I found a bug in fds module (Flash Data Storage) which lead to data system corruption.
Given the device started GC(Garbage Collection) procedure
When the device will reset during the in the certain moment of page swap procedure.
Then assigning new record id will overlap existing ones.
When just first two words of a record are copied to the swap page, the header of this record will pass header_check function.
During the page_scan procedure, this corrupted header will be used to update m_latest_rec_id. It will result in assigning new record ids from 0.
I have updated header_check function to check record_id against 0xFFFFFFFF value, and now I am testing this workaround.
Which SDK version are you using, and what IC are you experiencing this bug on?
Have you reproduced this on any of oru DKs, and can you share code/procedure that can be used to reproduce this bug?
We are using:
As I described above:
It is hard to reproduce. In our setup, it takes about 12 h of certain tests. I believe that code analysis of page_scan and header_check function will help.
I can also share with you a flash dump from the corrupted fds storage.
I am uploading two FDS section dumps. They are binary files.
First one is swap_interrupted (https://drive.google.com/file/d/1YbhHWHZhjc4LcS1HGaIfJf2rJdcdAXHy/view?usp=sharing). It contains data in swap page, which reproduces this issue. If we initialize fds with this data m_latest_rec_id will be set to 0xFFFFFFFF and next created record will have id equal to 0.
The second one is corrupted_data (https://drive.google.com/file/d/1cMJeldRmiGFEwtxTkQgx_KWeFwsv1f-Q/view?usp=sharing). This is how fds looks like, after some operation with m_latest_rec_id initialized to 0xFFFFFFFF.
Were you able to fix this issue? We are seeing something that sounds very similar when doing a lot of FDS writes.

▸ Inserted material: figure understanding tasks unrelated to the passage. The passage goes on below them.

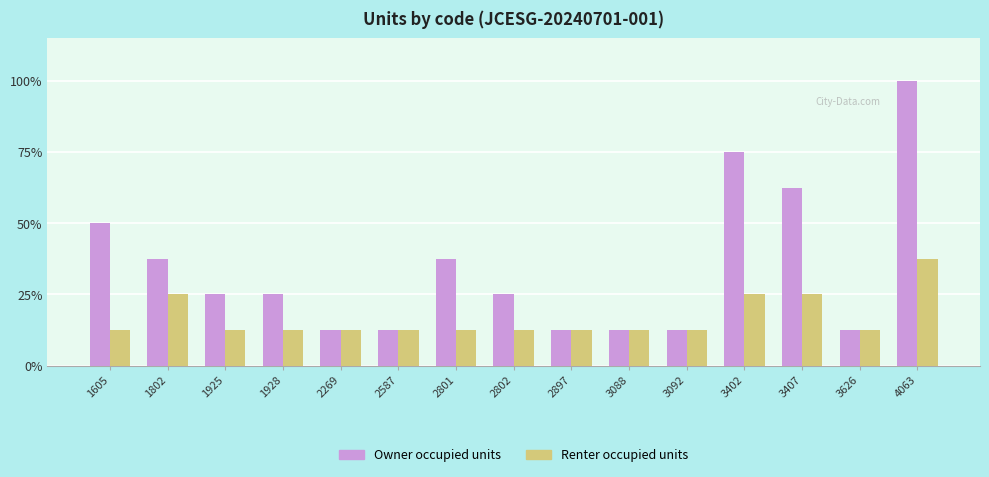

What value does the Renter occupied units series have at 3092?

12.5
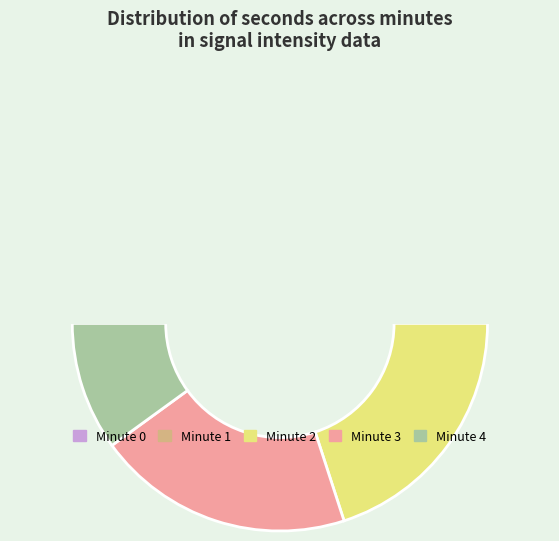

To the nearest percent, what is the average slice percentage?

20%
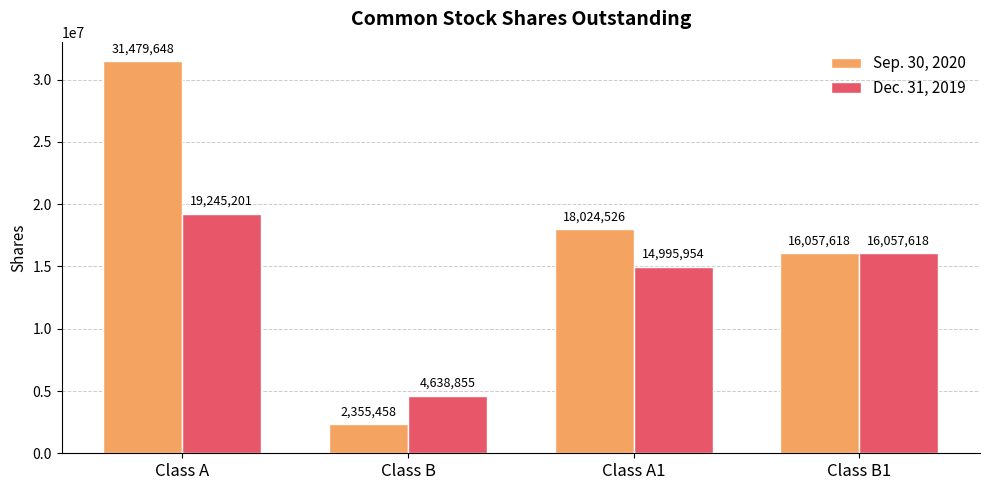

What is the difference between the maximum and minimum values in the Sep. 30, 2020 series?

29124190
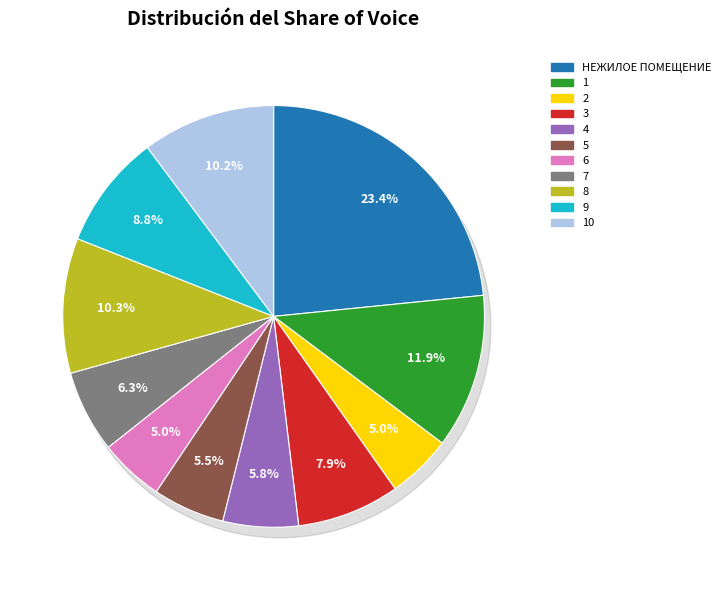

What is the largest slice in the pie chart?

НЕЖИЛОЕ ПОМЕЩЕНИЕ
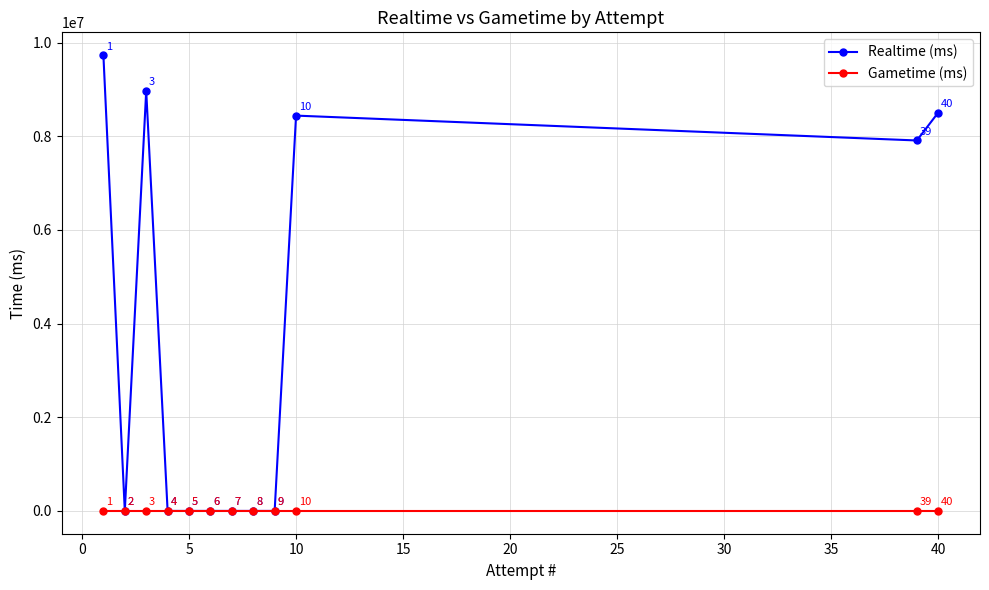

Reading left to right, what are all the values shown in this chart?

Realtime (ms): 9731794	0	8969244	0	0	0	0	0	0	8440415	7909513	8506102
Gametime (ms): 0	0	0	0	0	0	0	0	0	0	0	0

Yes, I have fixed 2 issues.
/**@brief Not initialized record id.
#define FDS_RECORD_ID_NOT_INIT (0xFFFFFFFF)
fds_header_status_t fds_header_check(fds_header_t const * p_hdr, uint32_t const * p_page_end)
if (((uint32_t*)header_jump(p_hdr) > p_page_end))

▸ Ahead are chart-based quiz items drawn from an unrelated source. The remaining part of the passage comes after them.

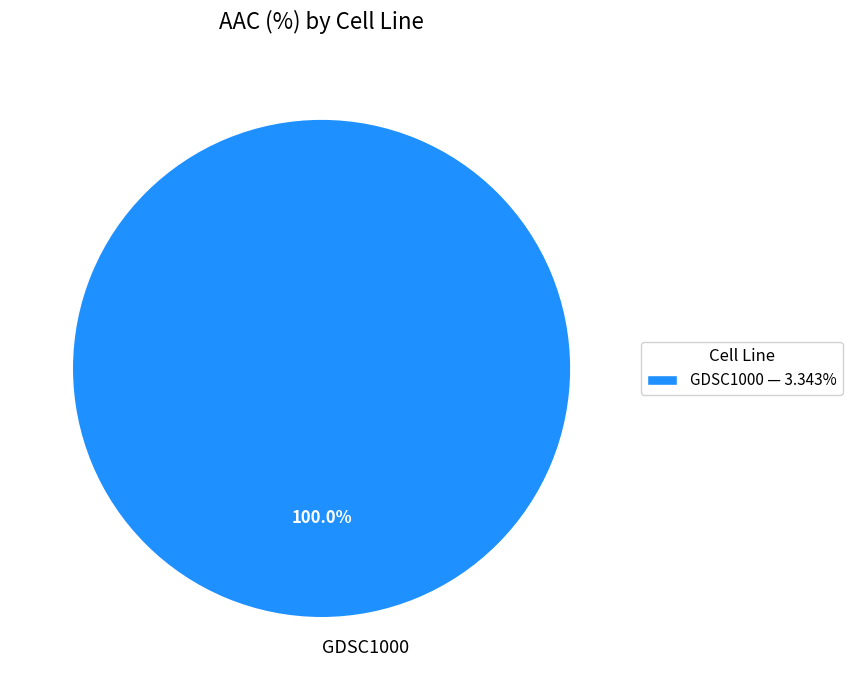

Does GDSC1000 account for over 50% of the chart?

Yes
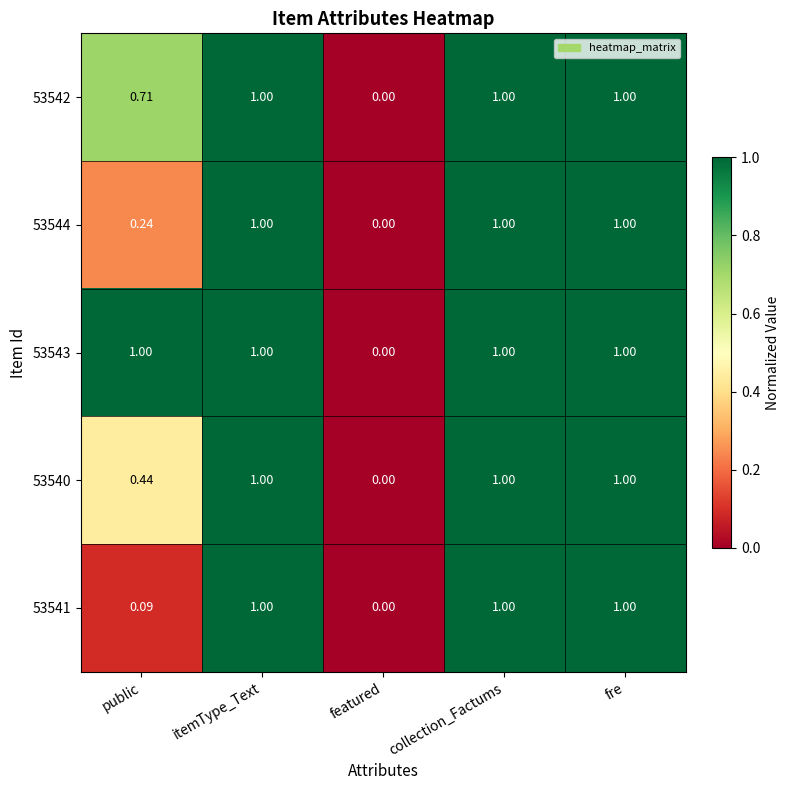

Is the value of 53541 at public greater than the value of 53542 at collection_Factums?

No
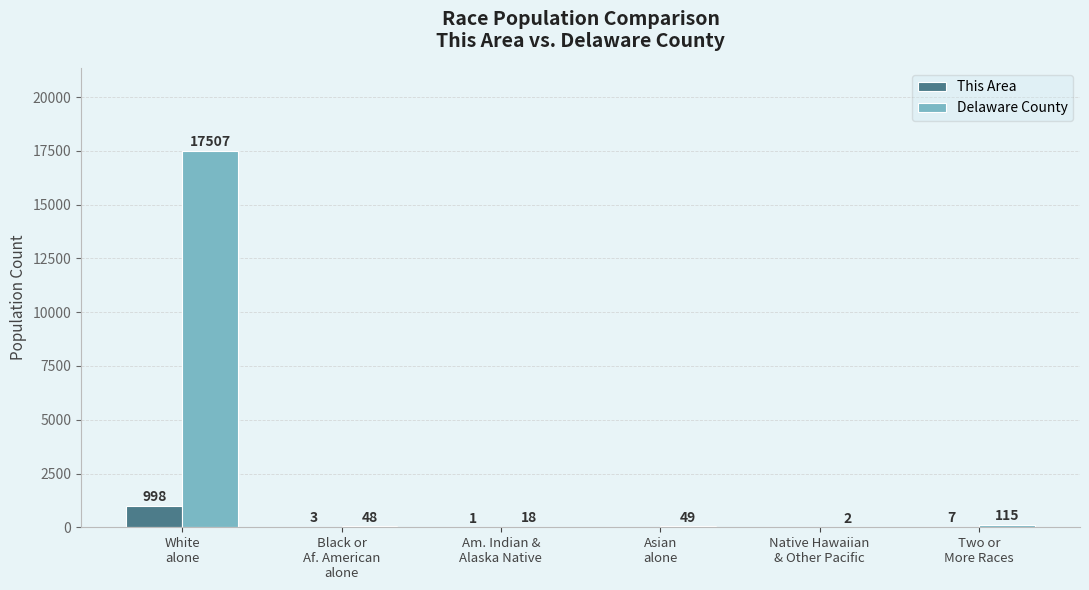

Between Black or
Af. American
alone and Asian
alone, which series saw the biggest shift?

This Area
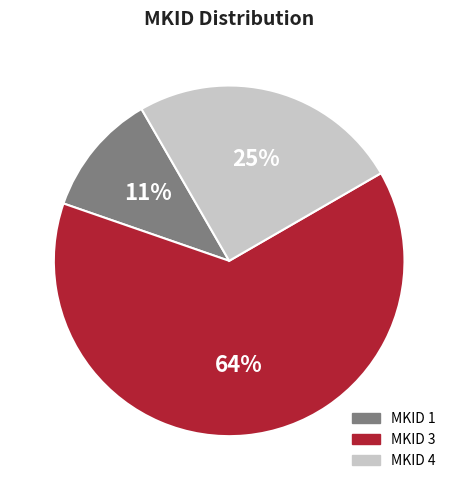

To the nearest percent, what is the combined percentage of MKID 3 and MKID 1?

75%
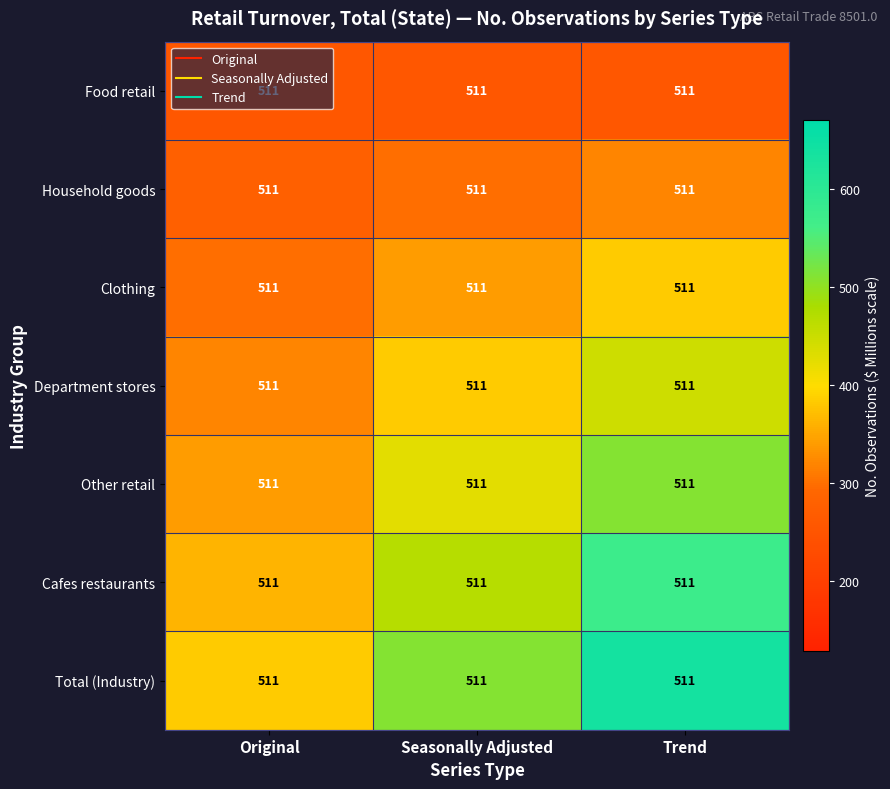

What is the approximate value of Household goods at Trend?

319.4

// The length field would jump across the page boundary.
// FDS won't allow writing such a header, therefore it has been corrupted.
if ( (p_hdr->file_id == FDS_FILE_ID_INVALID)
|| (p_hdr->record_key == FDS_RECORD_KEY_DIRTY)
|| (p_hdr->record_id == FDS_RECORD_ID_NOT_INIT))
I am still struggling with one more. The one with losing swap page after power failure.